Twinkle Sohail

Personal information
- Nationality: Pakistani
- Born: 1998 (age 27–28) Lahore, Punjab, Pakistan

Sport
- Sport: Powerlifting
- Club: Pakistan Railways
- Coached by: Rashid Malik; Muhammad Zahid

Medal record
Women's Powerlifting
Representing Pakistan
Asian Bench Press Championship
| Gold medal – first place | 2015 Muscat | 47kg (Junior) |
International Oceania Pacific Powerlifting Championship
| Gold medal – first place | 2017 Singapore | Squat (47kg) |
| Gold medal – first place | 2017 Singapore | Bench press (47kg) |
| Gold medal – first place | 2017 Singapore | Deadlift (47kg) |
| Gold medal – first place | 2017 Singapore | Overall (47kg) |
Asian Pacific African Combined Powerlifting Championship
| Gold medal – first place | 2024 South Africa | Squat (84kg) |
| Gold medal – first place | 2024 South Africa | Bench press (84kg) |
| Gold medal – first place | 2024 South Africa | Deadlift (84kg) |
| Gold medal – first place | 2024 South Africa | Overall (84kg) |
Commonwealth Powerlifting Championship
| Silver medal – second place | 2024 Sun City | 84 kg classic bench press |

= Twinkle Sohail =

Pakistani weightlifter (born 1998)

Twinkle Sohail (born 1998) is a Pakistani powerlifter from Lahore.
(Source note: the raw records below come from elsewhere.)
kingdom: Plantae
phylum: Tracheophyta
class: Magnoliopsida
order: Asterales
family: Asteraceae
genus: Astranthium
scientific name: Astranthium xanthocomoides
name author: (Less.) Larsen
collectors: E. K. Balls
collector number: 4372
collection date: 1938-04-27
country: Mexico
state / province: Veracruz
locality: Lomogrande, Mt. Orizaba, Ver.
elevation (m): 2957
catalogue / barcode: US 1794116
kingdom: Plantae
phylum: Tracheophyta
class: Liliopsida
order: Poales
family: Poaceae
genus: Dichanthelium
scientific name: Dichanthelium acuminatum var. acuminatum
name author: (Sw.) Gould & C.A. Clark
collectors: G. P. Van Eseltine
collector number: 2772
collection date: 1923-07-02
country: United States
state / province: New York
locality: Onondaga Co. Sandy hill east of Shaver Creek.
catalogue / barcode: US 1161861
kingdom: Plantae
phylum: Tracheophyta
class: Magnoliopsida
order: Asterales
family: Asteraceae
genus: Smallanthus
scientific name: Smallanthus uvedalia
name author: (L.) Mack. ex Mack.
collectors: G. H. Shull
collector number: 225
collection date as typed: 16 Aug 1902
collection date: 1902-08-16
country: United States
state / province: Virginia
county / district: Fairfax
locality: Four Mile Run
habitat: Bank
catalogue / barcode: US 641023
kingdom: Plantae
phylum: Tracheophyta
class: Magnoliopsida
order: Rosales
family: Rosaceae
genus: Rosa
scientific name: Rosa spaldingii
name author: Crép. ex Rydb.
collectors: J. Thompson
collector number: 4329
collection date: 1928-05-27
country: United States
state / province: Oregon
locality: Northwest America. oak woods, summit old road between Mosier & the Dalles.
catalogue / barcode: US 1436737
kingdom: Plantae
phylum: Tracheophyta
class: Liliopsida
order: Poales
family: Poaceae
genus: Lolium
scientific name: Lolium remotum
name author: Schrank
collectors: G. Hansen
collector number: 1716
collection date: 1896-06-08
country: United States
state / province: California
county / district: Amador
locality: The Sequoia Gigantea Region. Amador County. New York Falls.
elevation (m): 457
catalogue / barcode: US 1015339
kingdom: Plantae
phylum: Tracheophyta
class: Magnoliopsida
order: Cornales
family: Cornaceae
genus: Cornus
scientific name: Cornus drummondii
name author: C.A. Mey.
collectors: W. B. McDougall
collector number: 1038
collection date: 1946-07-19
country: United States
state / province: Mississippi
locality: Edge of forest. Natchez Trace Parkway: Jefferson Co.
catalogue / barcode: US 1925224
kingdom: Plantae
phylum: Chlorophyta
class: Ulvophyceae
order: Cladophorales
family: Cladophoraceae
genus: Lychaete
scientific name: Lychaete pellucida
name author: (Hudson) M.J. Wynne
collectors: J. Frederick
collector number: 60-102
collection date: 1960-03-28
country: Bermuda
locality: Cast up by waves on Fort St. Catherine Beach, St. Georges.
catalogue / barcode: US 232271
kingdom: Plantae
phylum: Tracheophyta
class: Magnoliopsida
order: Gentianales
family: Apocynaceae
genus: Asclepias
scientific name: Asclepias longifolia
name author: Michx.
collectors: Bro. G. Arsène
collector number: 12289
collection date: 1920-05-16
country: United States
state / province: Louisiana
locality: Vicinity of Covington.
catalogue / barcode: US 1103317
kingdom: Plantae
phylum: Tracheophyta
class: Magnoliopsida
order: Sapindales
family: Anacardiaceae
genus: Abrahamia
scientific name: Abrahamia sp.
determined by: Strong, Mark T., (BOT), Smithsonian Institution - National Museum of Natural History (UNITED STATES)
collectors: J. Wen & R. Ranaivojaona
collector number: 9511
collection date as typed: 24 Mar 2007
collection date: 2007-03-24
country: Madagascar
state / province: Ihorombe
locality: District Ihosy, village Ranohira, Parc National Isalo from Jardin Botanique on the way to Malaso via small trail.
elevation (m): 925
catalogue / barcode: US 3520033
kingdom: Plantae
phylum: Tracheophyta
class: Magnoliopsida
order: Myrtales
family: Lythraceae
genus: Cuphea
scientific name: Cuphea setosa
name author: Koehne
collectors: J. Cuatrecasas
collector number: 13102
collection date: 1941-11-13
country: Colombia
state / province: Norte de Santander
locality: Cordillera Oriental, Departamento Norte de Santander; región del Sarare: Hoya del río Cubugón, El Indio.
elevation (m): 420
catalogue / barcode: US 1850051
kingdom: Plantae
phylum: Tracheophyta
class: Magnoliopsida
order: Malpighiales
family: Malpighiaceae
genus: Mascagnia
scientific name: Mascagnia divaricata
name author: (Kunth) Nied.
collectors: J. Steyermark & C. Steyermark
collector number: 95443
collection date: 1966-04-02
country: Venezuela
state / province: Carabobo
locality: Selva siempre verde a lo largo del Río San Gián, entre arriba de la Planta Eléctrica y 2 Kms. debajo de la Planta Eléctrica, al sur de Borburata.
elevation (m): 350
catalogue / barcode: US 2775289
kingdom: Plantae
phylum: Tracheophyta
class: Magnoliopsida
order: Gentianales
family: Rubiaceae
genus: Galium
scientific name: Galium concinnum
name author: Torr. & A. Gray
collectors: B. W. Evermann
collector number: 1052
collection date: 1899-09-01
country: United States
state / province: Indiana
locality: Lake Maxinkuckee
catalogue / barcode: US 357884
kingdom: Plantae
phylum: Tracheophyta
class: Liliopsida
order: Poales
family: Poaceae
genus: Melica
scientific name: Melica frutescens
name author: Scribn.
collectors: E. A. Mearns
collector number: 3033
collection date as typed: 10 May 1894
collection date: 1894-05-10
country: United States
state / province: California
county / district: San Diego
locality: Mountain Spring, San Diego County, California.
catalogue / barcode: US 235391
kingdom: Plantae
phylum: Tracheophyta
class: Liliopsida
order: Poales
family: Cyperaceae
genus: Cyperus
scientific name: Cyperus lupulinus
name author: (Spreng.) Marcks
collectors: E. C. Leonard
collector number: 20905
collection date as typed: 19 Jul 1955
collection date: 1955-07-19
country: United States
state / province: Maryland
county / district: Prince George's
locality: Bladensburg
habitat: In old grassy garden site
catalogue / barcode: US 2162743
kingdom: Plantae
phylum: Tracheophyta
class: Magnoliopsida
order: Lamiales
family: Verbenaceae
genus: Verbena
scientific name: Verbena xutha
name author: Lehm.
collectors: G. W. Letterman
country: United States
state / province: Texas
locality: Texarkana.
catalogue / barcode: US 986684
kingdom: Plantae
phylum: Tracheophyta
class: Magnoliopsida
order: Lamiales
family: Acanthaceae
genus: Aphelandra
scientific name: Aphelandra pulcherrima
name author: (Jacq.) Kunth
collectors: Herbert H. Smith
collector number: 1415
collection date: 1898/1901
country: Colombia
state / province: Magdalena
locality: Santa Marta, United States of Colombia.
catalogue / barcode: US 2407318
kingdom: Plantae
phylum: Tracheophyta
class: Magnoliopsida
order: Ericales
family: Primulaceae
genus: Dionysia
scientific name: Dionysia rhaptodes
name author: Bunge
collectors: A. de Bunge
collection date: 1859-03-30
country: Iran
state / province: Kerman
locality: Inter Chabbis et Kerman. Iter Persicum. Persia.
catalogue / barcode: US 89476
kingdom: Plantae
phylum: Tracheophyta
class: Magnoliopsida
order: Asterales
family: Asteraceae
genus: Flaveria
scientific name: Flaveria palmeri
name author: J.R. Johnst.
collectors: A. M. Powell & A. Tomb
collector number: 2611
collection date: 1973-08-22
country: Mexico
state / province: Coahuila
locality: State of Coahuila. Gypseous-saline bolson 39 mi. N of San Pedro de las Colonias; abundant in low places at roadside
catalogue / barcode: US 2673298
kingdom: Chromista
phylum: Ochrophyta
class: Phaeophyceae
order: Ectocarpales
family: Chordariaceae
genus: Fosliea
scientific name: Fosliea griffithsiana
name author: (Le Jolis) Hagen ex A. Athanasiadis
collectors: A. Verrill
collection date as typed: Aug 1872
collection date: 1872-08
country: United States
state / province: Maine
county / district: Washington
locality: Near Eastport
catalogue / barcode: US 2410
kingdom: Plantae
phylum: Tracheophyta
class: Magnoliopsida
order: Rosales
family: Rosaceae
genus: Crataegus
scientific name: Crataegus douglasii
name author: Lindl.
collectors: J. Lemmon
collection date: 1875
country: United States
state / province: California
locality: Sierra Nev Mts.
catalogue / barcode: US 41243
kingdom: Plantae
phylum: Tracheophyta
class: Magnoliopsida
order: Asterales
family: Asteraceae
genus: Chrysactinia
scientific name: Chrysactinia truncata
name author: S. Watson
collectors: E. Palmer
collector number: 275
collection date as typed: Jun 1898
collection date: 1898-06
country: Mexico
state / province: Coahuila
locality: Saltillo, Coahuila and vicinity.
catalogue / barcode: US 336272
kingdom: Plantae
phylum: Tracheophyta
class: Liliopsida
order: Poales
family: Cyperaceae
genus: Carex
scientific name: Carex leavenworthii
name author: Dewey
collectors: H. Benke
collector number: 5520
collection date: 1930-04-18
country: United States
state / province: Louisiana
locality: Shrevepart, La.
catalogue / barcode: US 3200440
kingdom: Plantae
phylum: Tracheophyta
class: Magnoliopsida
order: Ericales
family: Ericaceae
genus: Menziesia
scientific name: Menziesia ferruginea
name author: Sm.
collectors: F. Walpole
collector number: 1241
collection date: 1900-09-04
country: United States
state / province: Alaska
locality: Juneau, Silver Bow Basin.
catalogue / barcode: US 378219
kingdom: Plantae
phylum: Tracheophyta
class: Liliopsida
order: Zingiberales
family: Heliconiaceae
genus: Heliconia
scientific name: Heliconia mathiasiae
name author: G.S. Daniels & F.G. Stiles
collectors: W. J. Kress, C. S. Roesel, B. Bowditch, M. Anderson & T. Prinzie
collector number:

In 2015, she became the first Pakistani woman to win an international gold medal in powerlifting, claiming gold in the 47 kg Junior category at the Asian Bench Press Championship in Muscat, Oman, on her international debut. She is a multiple national champion and has represented Pakistan in powerlifting competitions across Asia, Oceania, and the Commonwealth.

== Personal life ==

Twinkle was born and raised in Lahore, Pakistan, into a family from Pakistan's Christian community. She holds a degree in BS Sports Sciences from the University of Lahore.

== Career ==

Twinkle began her sporting career as a cyclist before coach Rashid Malik identified her potential in powerlifting. She trains at the Punjab University Women's Weightlifting Centre in Lahore under coaches Rashid Malik and Muhammad Zahid, and represents Pakistan Railways in national competitions.

=== National ===

In November 2019, she won gold in the 76 kg category at the 33rd National Games of Pakistan in Peshawar.

=== International ===

In 2015, aged 17, Twinkle competed at the Asian Bench Press Championship in Muscat, Oman. She was the first Pakistani woman to represent her country at an international powerlifting event=, and won gold in the 47 kg Junior (Under-21) category — making her simultaneously the first Pakistani woman to win an international powerlifting gold medal.

In 2017, at the International Oceania Pacific Powerlifting Championship in Singapore, she won four gold medals — in the squat, bench press, deadlift, and overall (47 kg).

In December 2019, she represented Pakistan at the 2019 South Asian Games in Kathmandu, Nepal.

In July 2024, at the Asian Pacific African Combined Powerlifting Championship in South Africa, she competed in the 84 kg category and won four gold medals — in the squat, bench press, deadlift, and overall.

In October 2024, she made her debut at the Commonwealth Powerlifting Championship in Sun City, South Africa, winning a silver medal in the 84 kg classic bench press category.